La sonnerie du réveil fait bien son boulot à 7H30, moi moins, je repousse la sortie du lit à 8H. Après un revigorant double expresso bien chaud au bar de l’hôtel, je remonte à la chambre 321 que je confonds avec la 236 de l’EHPAD où séjourne désormais maman. Finalement les différences entre un hôtel de seconde zone et un EHPAD correct sont minimes et dépendent essentiellement de notre point de vue interne. Sur le rebord de la fenêtre Nora est assise comme une statue égyptienne et m’annonce avec un ton neutre parfait « France 3 m’a appelée pour réaliser un reportage sur ta résidence d’écriture à Besac’ ». En un éclair la couleur de la journée se pigmente de bon augure et l’explosion de joie qui suit me fait danser.

Nous aimons l’expédition, Nora sur sa trottinette et moi sur mon vélo filons nez au vent grâce à nos engins électriques, narguant les 4 kilomètres 6 qui séparent le centre ville du lycée Victor Hugo.

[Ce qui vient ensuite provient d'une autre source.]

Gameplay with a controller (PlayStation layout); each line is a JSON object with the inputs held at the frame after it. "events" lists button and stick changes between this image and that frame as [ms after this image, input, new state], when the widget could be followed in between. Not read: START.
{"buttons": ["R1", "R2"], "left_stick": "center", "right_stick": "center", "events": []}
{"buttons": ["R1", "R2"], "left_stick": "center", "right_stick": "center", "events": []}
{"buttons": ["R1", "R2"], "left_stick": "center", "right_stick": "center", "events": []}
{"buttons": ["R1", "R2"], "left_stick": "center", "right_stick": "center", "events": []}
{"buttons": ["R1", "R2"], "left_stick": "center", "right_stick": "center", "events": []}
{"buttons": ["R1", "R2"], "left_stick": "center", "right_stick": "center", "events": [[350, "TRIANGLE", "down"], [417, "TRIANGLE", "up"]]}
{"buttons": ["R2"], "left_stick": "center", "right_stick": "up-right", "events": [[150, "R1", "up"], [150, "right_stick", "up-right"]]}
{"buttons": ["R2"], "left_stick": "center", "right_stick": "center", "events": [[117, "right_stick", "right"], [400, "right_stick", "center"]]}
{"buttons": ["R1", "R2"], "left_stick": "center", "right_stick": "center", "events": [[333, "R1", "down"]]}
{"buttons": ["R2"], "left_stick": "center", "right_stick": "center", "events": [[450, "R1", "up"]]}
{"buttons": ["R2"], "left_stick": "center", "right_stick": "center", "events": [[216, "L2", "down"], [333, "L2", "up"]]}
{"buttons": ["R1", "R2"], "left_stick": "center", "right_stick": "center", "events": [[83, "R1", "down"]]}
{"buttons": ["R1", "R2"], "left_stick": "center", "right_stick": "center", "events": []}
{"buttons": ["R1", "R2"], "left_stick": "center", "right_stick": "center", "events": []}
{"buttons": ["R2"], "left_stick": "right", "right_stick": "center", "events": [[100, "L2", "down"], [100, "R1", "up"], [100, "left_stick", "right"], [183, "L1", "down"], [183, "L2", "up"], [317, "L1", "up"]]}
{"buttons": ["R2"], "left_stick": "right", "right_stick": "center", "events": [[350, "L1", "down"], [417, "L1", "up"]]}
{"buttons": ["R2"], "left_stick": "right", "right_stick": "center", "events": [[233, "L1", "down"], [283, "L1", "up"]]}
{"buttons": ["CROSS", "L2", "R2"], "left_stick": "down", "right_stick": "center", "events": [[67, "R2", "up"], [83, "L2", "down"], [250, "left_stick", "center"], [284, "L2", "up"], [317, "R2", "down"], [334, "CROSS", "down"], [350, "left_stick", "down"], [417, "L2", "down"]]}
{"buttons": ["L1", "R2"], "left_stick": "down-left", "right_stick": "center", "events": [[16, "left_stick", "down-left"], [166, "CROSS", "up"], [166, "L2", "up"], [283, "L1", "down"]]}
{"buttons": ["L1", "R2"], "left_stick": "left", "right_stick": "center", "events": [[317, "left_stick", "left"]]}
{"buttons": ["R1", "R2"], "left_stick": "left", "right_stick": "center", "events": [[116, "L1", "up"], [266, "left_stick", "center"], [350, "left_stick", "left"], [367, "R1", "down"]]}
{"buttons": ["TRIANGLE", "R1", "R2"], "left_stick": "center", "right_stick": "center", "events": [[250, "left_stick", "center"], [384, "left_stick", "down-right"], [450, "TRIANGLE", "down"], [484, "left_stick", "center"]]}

À l’arrivée nous traversons des immeubles de quelques étages, leur couleur vert-passé vire au vert-pomme dans l’éclat du soleil. « Je me verrais bien y vivre » me dis-je intérieurement.

A l’accueil du lycée il y a Thierry dont les cheveux ne poussent guère mais dont l’immuable sourire est bien frais du jour, et Dolorès. Dolorès est apparemment la professeure documentaliste mais en réalité c’est une fée. C’est la fée qui a réalisé mon rêve : être en résidence d’écriture dans son lycée, où l’an passé j’étais venue avec le Poèmaton (la cabine dans laquelle nous susurrons des poèmes).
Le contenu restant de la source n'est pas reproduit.